(Anweisung 1): Zitieren Sie aus dem Text über die LVZ West wortgetreu den Abschnitt, der mit „Die durchaus duerftige“ beginnt und bis einschließlich „Bauprogramms verzichtet.“ reicht.

(Zu prüfender Text):
"""
Die durchaus duerftige Quellenlage zu diesem Befestigungssystem macht die Erforschung der LVZ West
zudem auch recht anspruchsvoll.
Mittlerweile ist es durch jahrelange Arbeit gelungen, manche Luecke zu
schliessen, wobei sich des Oefteren allerdings auch wieder neue auftun.
Wenn sich auch die Bauwerke der LVZ West in vielen Faellen, an den Konstruktionen
des LIMES- Bauprogrammes orientieren, lassen sich bei naeherer Betrachtung
doch viele Unterschiede erkennen.
Unter Anderem hat man hier durchgaengig auf die angehaengten Kampfstaende des LIMES-
Bauprogramms verzichtet.
Diese Unterschiede zeigen sich auch in der Ausstattung der Bauwerke, einmal, was
die verwendeten Panzerteile und Tueren anbelangt, aber auch die
Ausstattungsteile im Innern der Anlagen, wie z.B. Lueftermaschinen, Oefen und
sogar die Betten. Dies ist sicherlich hauptsaechlich dem Umstand geschuldet,
dass in dieser Zeit eine rege Bautaetigkeit an der gesamten Westgrenze
stattfand und es somit zu Lieferengpaessen für die benoetigten Teile kam. Die
Planer und Erbauer der LVZ West mussten also andere Loesungen entwickeln, um
ihre Anlagen in der vorgegebenen, kurzen Zeit einsatzbereit zu bekommen.
Die Ausstattungsteile sollen nun nachfolgend vorgestellt werden, wobei die
meisten dieser Teile nicht im Panzeratlas 1 verzeichnet sind. Es sind auch
hier bis heute keine Unterlagen aufgetaucht, die diese Teile beschreiben.
"""
(Aufgabendaten):
"""
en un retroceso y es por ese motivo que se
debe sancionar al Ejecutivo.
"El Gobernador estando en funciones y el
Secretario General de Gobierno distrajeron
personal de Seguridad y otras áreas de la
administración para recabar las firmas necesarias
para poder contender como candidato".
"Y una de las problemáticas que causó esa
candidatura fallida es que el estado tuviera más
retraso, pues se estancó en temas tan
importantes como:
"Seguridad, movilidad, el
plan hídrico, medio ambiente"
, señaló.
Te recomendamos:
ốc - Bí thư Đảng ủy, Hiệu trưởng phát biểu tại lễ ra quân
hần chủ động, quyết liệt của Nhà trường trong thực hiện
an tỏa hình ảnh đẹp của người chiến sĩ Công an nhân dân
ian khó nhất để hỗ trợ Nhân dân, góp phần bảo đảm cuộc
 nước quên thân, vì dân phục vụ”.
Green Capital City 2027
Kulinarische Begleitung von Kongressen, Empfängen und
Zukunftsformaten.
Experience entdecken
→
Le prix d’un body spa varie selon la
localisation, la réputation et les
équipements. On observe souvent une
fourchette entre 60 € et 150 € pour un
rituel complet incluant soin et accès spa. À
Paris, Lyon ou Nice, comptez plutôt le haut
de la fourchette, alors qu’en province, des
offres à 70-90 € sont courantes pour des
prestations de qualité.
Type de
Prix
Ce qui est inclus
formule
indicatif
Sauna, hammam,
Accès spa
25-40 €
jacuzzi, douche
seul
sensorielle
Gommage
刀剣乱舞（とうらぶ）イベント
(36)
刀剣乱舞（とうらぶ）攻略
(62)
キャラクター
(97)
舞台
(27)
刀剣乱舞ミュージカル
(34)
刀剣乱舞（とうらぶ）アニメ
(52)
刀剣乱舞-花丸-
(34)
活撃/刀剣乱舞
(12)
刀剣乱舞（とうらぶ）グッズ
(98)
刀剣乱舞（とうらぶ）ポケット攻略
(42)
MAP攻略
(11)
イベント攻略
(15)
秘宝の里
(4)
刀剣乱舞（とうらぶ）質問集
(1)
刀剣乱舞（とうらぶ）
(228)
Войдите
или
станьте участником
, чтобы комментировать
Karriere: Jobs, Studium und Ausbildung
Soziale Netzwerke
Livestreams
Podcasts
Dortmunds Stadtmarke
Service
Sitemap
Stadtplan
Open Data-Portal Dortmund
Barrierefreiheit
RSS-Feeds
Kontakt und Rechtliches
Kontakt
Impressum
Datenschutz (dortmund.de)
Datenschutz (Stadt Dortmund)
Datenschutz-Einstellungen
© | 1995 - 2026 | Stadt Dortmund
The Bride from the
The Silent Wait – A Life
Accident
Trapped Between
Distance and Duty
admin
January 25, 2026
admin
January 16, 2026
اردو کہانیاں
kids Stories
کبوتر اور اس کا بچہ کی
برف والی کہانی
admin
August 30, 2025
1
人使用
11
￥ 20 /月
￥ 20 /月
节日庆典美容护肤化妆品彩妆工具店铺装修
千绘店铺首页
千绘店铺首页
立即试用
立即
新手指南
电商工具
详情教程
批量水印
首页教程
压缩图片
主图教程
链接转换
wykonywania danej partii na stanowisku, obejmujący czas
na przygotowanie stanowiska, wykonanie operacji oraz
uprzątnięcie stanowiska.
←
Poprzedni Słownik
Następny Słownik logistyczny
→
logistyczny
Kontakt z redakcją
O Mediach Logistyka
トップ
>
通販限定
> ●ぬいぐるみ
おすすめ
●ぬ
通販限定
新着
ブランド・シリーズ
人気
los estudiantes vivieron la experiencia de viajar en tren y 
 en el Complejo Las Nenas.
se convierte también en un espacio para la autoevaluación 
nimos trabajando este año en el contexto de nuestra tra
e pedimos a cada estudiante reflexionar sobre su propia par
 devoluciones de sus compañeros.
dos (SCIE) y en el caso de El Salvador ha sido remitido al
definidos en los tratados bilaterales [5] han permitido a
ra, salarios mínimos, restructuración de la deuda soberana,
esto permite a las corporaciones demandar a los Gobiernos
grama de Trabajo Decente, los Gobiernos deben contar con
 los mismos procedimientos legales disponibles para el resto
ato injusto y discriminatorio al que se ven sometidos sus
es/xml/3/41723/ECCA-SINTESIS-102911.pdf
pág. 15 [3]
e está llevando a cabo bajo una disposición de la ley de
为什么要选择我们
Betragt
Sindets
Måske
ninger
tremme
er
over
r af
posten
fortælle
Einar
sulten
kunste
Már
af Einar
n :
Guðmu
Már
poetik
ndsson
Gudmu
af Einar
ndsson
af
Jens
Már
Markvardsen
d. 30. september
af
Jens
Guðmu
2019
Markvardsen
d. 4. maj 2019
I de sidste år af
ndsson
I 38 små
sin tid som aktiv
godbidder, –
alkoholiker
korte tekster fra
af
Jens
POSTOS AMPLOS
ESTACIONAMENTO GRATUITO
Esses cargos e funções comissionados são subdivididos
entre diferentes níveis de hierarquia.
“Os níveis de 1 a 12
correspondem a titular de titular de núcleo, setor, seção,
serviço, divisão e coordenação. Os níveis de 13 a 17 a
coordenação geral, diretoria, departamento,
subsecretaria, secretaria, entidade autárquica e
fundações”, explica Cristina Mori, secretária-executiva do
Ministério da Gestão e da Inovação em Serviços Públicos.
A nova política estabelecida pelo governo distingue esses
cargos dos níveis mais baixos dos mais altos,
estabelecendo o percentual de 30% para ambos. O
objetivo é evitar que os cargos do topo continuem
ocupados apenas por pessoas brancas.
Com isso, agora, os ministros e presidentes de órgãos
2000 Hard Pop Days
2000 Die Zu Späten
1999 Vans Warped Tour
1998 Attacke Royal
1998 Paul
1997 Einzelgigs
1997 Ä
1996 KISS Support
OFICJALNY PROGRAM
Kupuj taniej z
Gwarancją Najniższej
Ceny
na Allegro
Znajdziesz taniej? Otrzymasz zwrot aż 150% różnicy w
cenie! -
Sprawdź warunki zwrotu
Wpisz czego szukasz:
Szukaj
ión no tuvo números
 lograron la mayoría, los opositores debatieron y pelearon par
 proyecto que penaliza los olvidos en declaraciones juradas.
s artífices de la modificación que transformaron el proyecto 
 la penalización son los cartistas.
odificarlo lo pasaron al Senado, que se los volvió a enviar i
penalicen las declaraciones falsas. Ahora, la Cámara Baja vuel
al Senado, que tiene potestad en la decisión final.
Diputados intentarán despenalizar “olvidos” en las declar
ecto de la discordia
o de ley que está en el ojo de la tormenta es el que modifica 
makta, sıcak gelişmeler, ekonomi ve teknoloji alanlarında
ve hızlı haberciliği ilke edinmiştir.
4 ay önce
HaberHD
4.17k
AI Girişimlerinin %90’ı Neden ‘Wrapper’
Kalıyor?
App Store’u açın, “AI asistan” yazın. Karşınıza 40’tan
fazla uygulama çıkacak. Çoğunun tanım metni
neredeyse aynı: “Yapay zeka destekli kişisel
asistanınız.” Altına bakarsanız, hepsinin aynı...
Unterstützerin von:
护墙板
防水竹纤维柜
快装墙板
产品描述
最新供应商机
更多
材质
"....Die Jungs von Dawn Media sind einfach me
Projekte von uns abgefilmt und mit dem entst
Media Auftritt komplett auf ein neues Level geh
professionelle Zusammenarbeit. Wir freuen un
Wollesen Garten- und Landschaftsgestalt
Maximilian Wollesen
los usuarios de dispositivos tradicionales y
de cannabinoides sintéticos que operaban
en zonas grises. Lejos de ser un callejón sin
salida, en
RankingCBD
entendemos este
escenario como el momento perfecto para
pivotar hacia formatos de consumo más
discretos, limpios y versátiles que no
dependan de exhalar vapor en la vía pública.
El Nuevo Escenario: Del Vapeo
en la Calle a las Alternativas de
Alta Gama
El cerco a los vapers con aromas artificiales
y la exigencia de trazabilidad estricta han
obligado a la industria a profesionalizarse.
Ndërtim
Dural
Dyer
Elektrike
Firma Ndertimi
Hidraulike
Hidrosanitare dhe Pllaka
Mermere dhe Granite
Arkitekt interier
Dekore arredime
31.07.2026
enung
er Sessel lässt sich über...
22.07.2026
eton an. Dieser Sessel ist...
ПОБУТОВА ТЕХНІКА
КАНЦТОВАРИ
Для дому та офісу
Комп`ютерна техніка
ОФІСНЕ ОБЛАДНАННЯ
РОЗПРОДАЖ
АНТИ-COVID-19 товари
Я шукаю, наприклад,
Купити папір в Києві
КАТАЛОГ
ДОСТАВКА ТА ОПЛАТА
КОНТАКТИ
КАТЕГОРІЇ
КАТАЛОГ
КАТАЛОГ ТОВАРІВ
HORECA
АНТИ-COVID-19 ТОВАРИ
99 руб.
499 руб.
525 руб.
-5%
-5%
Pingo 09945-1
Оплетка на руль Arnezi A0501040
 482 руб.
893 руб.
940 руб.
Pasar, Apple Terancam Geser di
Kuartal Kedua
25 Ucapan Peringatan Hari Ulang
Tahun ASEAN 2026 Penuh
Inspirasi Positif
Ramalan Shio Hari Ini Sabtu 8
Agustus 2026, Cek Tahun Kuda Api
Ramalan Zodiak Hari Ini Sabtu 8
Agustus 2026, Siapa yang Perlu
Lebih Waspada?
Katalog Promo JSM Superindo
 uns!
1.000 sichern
"""
(Anweisung 2): Geben Sie die Datensätze von ihrem Anfang bis einschließlich der Zeile mit „wykonywania danej partii“ erneut wieder. Ersetzen Sie dabei „Stadtplan“ durch „Stadtkarte“, und lassen Sie alles Übrige unverändert.

(Schriftliche Antwort 1):
Die durchaus duerftige Quellenlage zu diesem Befestigungssystem macht die Erforschung der LVZ West
zudem auch recht anspruchsvoll.
Mittlerweile ist es durch jahrelange Arbeit gelungen, manche Luecke zu
schliessen, wobei sich des Oefteren allerdings auch wieder neue auftun.
Wenn sich auch die Bauwerke der LVZ West in vielen Faellen, an den Konstruktionen
des LIMES- Bauprogrammes orientieren, lassen sich bei naeherer Betrachtung
doch viele Unterschiede erkennen.
Unter Anderem hat man hier durchgaengig auf die angehaengten Kampfstaende des LIMES-
Bauprogramms verzichtet.

(Schriftliche Antwort 2):
en un retroceso y es por ese motivo que se
debe sancionar al Ejecutivo.
"El Gobernador estando en funciones y el
Secretario General de Gobierno distrajeron
personal de Seguridad y otras áreas de la
administración para recabar las firmas necesarias
para poder contender como candidato".
"Y una de las problemáticas que causó esa
candidatura fallida es que el estado tuviera más
retraso, pues se estancó en temas tan
importantes como:
"Seguridad, movilidad, el
plan hídrico, medio ambiente"
, señaló.
Te recomendamos:
ốc - Bí thư Đảng ủy, Hiệu trưởng phát biểu tại lễ ra quân
hần chủ động, quyết liệt của Nhà trường trong thực hiện
an tỏa hình ảnh đẹp của người chiến sĩ Công an nhân dân
ian khó nhất để hỗ trợ Nhân dân, góp phần bảo đảm cuộc
 nước quên thân, vì dân phục vụ”.
Green Capital City 2027
Kulinarische Begleitung von Kongressen, Empfängen und
Zukunftsformaten.
Experience entdecken
→
Le prix d’un body spa varie selon la
localisation, la réputation et les
équipements. On observe souvent une
fourchette entre 60 € et 150 € pour un
rituel complet incluant soin et accès spa. À
Paris, Lyon ou Nice, comptez plutôt le haut
de la fourchette, alors qu’en province, des
offres à 70-90 € sont courantes pour des
prestations de qualité.
Type de
Prix
Ce qui est inclus
formule
indicatif
Sauna, hammam,
Accès spa
25-40 €
jacuzzi, douche
seul
sensorielle
Gommage
刀剣乱舞（とうらぶ）イベント
(36)
刀剣乱舞（とうらぶ）攻略
(62)
キャラクター
(97)
舞台
(27)
刀剣乱舞ミュージカル
(34)
刀剣乱舞（とうらぶ）アニメ
(52)
刀剣乱舞-花丸-
(34)
活撃/刀剣乱舞
(12)
刀剣乱舞（とうらぶ）グッズ
(98)
刀剣乱舞（とうらぶ）ポケット攻略
(42)
MAP攻略
(11)
イベント攻略
(15)
秘宝の里
(4)
刀剣乱舞（とうらぶ）質問集
(1)
刀剣乱舞（とうらぶ）
(228)
Войдите
или
станьте участником
, чтобы комментировать
Karriere: Jobs, Studium und Ausbildung
Soziale Netzwerke
Livestreams
Podcasts
Dortmunds Stadtmarke
Service
Sitemap
Stadtkarte
Open Data-Portal Dortmund
Barrierefreiheit
RSS-Feeds
Kontakt und Rechtliches
Kontakt
Impressum
Datenschutz (dortmund.de)
Datenschutz (Stadt Dortmund)
Datenschutz-Einstellungen
© | 1995 - 2026 | Stadt Dortmund
The Bride from the
The Silent Wait – A Life
Accident
Trapped Between
Distance and Duty
admin
January 25, 2026
admin
January 16, 2026
اردو کہانیاں
kids Stories
کبوتر اور اس کا بچہ کی
برف والی کہانی
admin
August 30, 2025
1
人使用
11
￥ 20 /月
￥ 20 /月
节日庆典美容护肤化妆品彩妆工具店铺装修
千绘店铺首页
千绘店铺首页
立即试用
立即
新手指南
电商工具
详情教程
批量水印
首页教程
压缩图片
主图教程
链接转换
wykonywania danej partii na stanowisku, obejmujący czas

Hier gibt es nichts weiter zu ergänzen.